Exploratory Analysis

There are so many potentially relevant characteristics available in PLUTO. One very relevant factor is a building's class, which can indicate a lot about what's inside a building (and what needs to be kept cool).

Building Class Codes can be found in the appendix of the PLUTO Data Dictionary

In [4]:
floor_bin = np.concatenate((np.arange(0,11,2) , [15,20,30,50,100]), axis=0)

tower_data['FLOOR_BIN'] = pd.cut(tower_data.NumFloors,floor_bin)

pivot = tower_data.pivot_table(index='FLOOR_BIN',columns='BC',values='Identified',aggfunc='sum')
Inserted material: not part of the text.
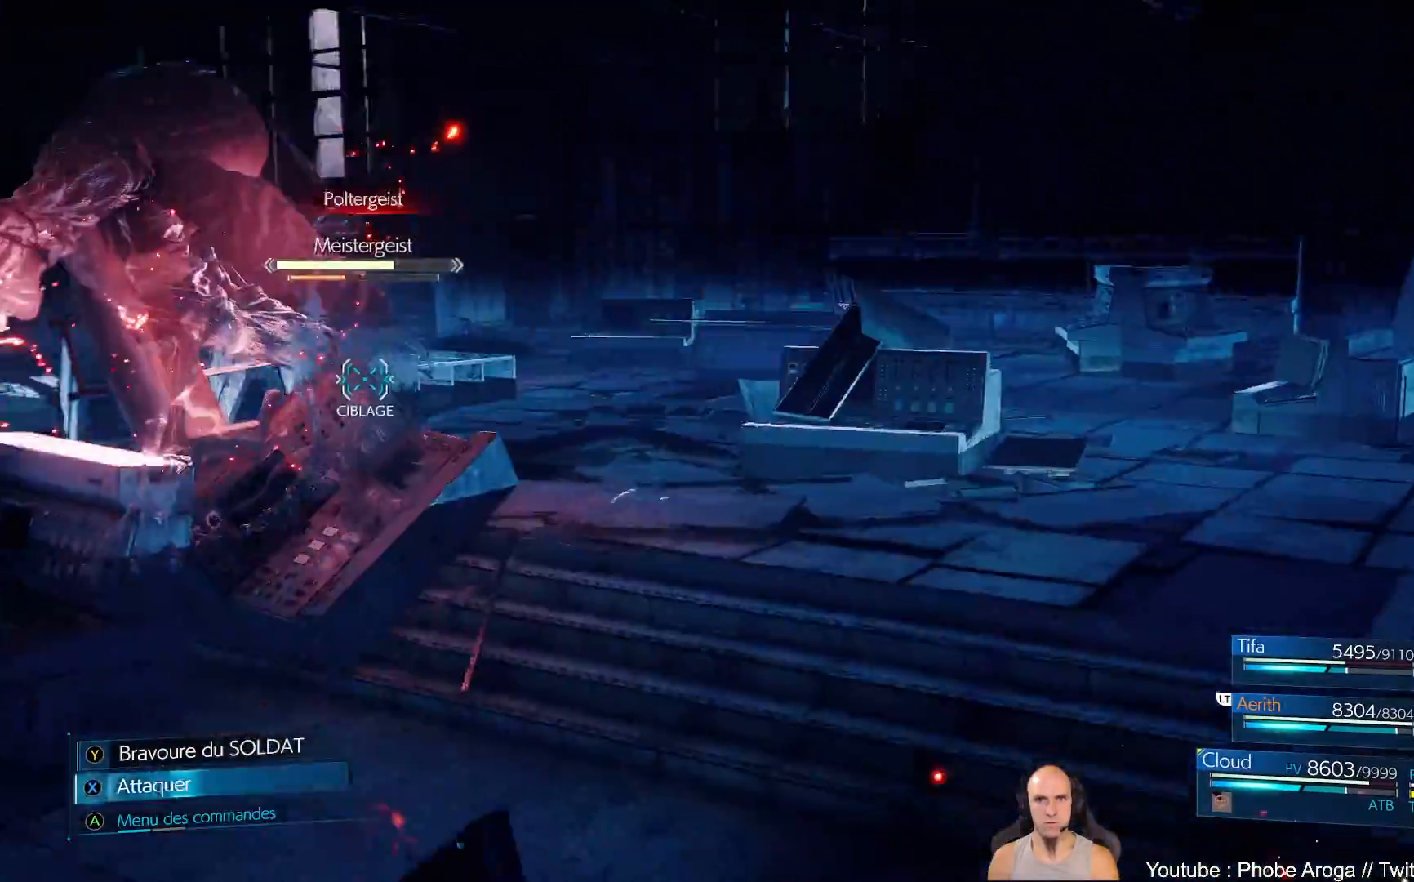
{"buttons": ["X"], "left_stick": "up-left", "right_stick": "center", "events": [[50, "X", "down"], [83, "left_stick", "up-left"], [117, "X", "up"], [183, "X", "down"], [267, "X", "up"], [317, "X", "down"], [383, "X", "up"], [483, "X", "down"]]}
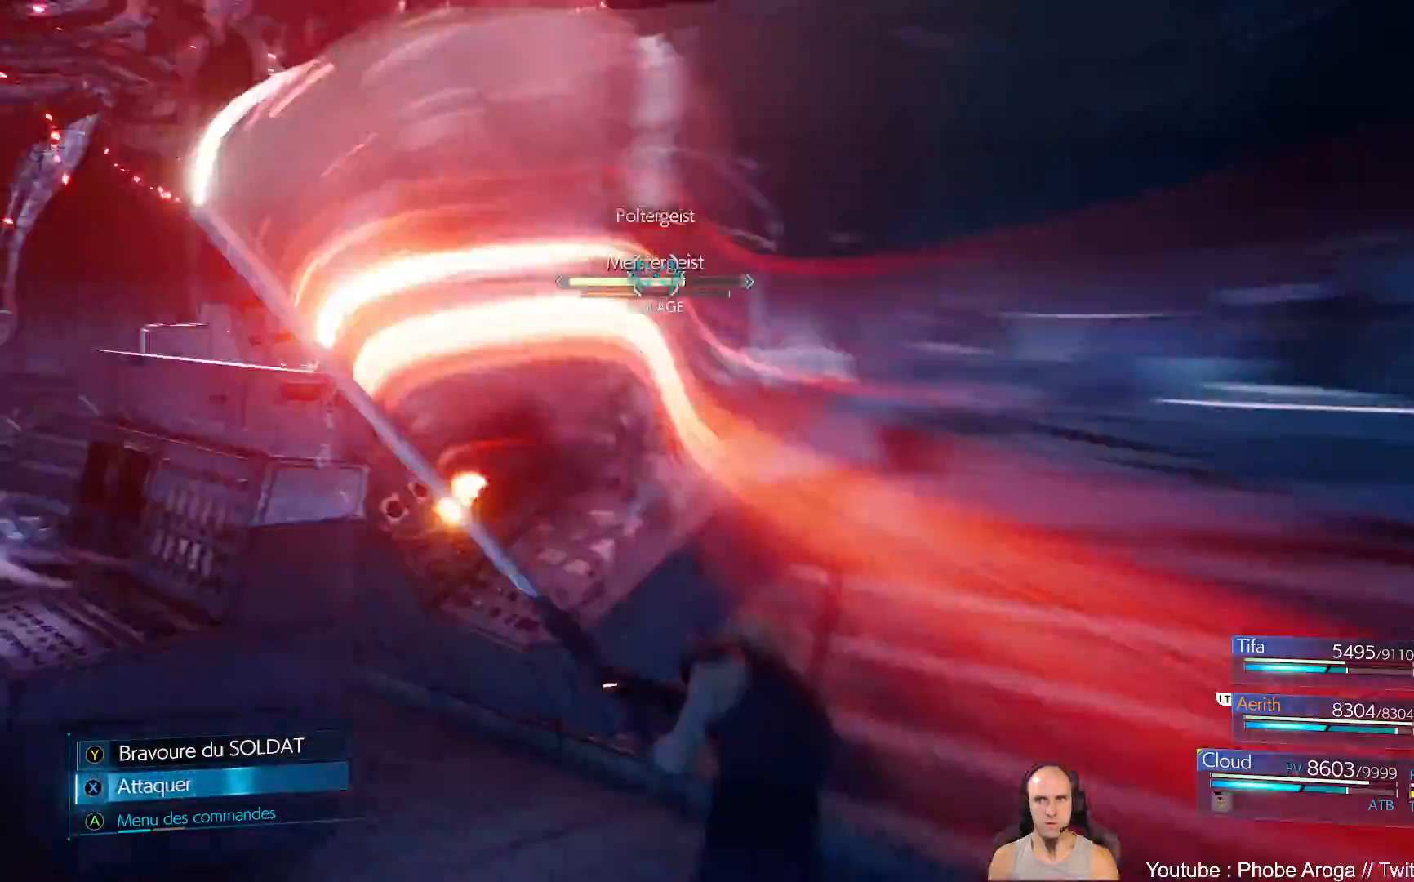
{"buttons": [], "left_stick": "up", "right_stick": "center", "events": [[50, "X", "up"], [133, "X", "down"], [200, "X", "up"], [283, "X", "down"], [283, "left_stick", "up"], [350, "X", "up"], [433, "X", "down"], [500, "X", "up"]]}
hmap = sns.heatmap(pivot.fillna(0), cmap="Blues");

hmap.set(xlabel='Building Class Code', ylabel='Number of Floors', alpha=0.8, title = '# of Cooling Towers');

More Data Preparation

In [5]:
## Cleaning the input data before running any models. We don't want to include people's homes who would not have
## commercial cooling units. 

testset = CleanInputData(tower_data)
print len(testset)
246335

Specify a model

It it tempting to include every available variable, but this can lead to a model that fits the training data extremely well but does not generalize.

In [6]:
# Lots of variables available, Adding too many leads to overfitting.

## Numerical Variables
I_Vars = [ 'Log_BldgArea', 'NumFloors', 'OfficeArea' , 'RetailArea', 'ComArea'] #,'LotArea','ComArea','ResArea','OfficeArea','RetailArea',\
          #'GarageArea','StrgeArea','FactryArea','OtherArea', 'OtherArea','NumBldgs',\
          #'UnitsRes','UnitsTotal','LotFront','BldgFront','LotDepth','BldgDepth','AssessLand',\
          #'ExemptLand','YearBuilt','BuiltFAR','ResidFAR','FacilFAR','CommFAR']

## Categorial Variables
C_Vars = ['BC', 'BoroCode']#,'LotType','BsmtCode'

C_Vars_format = [ 'C('+ c + ')' for c in C_Vars  ]

s = ' + '

Deps = s.join(I_Vars)
Cats = s.join(C_Vars_format)

Spec = 'Identified ~ ' + Deps + ' + ' + Cats
Spec_I = 'Identified ~ ' + Deps 
Spec_C = 'Identified ~ ' + Cats 


print Spec # this is the model string for logistic regression


print len(testset)

## Dropping records that aren't valid for the variables in question
testset.dropna(subset=C_Vars, inplace=True)
testset.dropna(subset=I_Vars, inplace=True)

print len(testset) # appears to be only one 


for c in C_Vars:
    testset[[c]] = testset[c].astype(str)
Identified ~ Log_BldgArea + NumFloors + OfficeArea + RetailArea + ComArea + C(BC) + C(BoroCode)
246335
246334

Splitting into training and testing data (30% testing)

In [7]:
y, X = dmatrices(Spec,testset,return_type="dataframe")

y = np.ravel(y)

X_train, X_test, y_train, y_test = train_test_split(X, y, test_size=0.3, random_state=0)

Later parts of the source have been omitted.